Menurut Darmansjah, hasil penelitian itu akan menjadi bahan pertimbangan pemerintah Indonesia mengenai strategi yang akan dipakai dalam MEA. "Itu akan menjadi pedoman pemerintah, yang di dalamnya mengatur regulasi barang keluar dan masuk," katanya.
Darmansyah menuturkan ada semacam mitos yang berkembang di masyarakat jika nanti setelah diberlakukan MEA, barang-barang dari negara-negara Asean akan menyerbu pasar Indonesia. "Padahal Indonesia pun memiliki peluang yang sangat besar untuk menyerbu pasar Asean," kata dia.

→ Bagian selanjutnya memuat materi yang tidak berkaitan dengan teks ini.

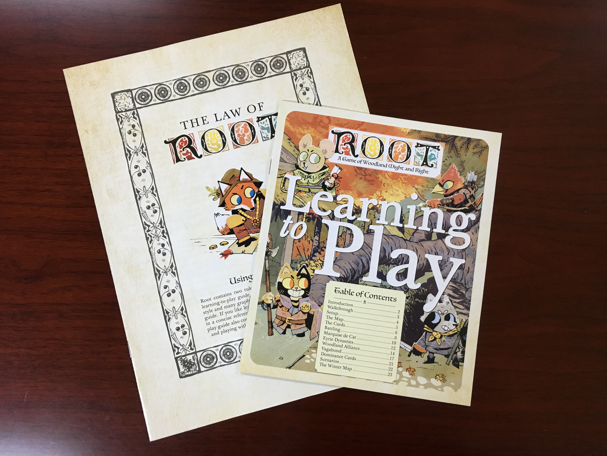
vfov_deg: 48.2
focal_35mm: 29
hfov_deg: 61.7
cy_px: 228
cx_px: 304
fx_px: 509
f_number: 2.2
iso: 64
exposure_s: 1/17
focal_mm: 4.15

"Awal 2016, sebanyak 480 juta pasar di luar sana terbuka bagi kita, jangan berpikir kita aja yang diserang, kitapun bisa menyerang, tergantung produk apa yang akan kita jual di pasar asean itu," kata Darmansjah.
Adanya liberisasi ekonomi di Asean, Darmansjah menuturkan, persaingan akan semakin tinggi dan efisiensi produk akan semakin besar karena jangkauan pasarnya sangat luas. "Ini merupakan hikmah dari liberalisasi MEA, kita harus balance, jangan terlalu pesimis tapi harus melihat sisi optimianya," kata dia
Sementara itu, Guru Besar Ilmu Hubungan Internasional Unpar, Bob S. Hadiwinata menyatakan sangat sulit bagi Indonesia jika MEA mulai diberlakukan. "Kecuali bertahap, saya kira indonesia akan bisa bertahan," kata dia.

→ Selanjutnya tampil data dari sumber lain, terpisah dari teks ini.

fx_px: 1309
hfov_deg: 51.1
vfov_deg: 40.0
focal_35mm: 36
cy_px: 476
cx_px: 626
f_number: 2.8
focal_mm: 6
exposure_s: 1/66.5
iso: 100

Hadiwinata menuturkan, kebijakan MEA merupakan tiruan dari sistem ekonomi liberal Uni Eropa, yaitu perekonomian negara-negara Eropa di atur dalam satu pintu sistem ekonomi bersama. "Namun meski begitu tetap berbeda dengan negara-negara Uni Eropa yang mulai dari pasar bersama baru kemudian ke wilayah ekonomi bersama, sehingga telah siap seluruhnya," kata Hadiwinata.

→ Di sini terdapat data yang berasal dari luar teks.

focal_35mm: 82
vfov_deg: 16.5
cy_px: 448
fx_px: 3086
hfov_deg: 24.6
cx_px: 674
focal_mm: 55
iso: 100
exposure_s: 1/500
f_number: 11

"Asean itu kan organisasi yang diinisiasi oleh para pemimpin sehingga rakyat kecil ketika ditanya Asean itu apa cenderung tidak tahu karena tidak merasakan secara langsung manfaatnya, berbeda dengan Uni Eropa yang memang dirasakan langsung oleh rakyat kecil, seumpama panen gagal, petani disubsidi langsung oleh Uni Eropa," katanya.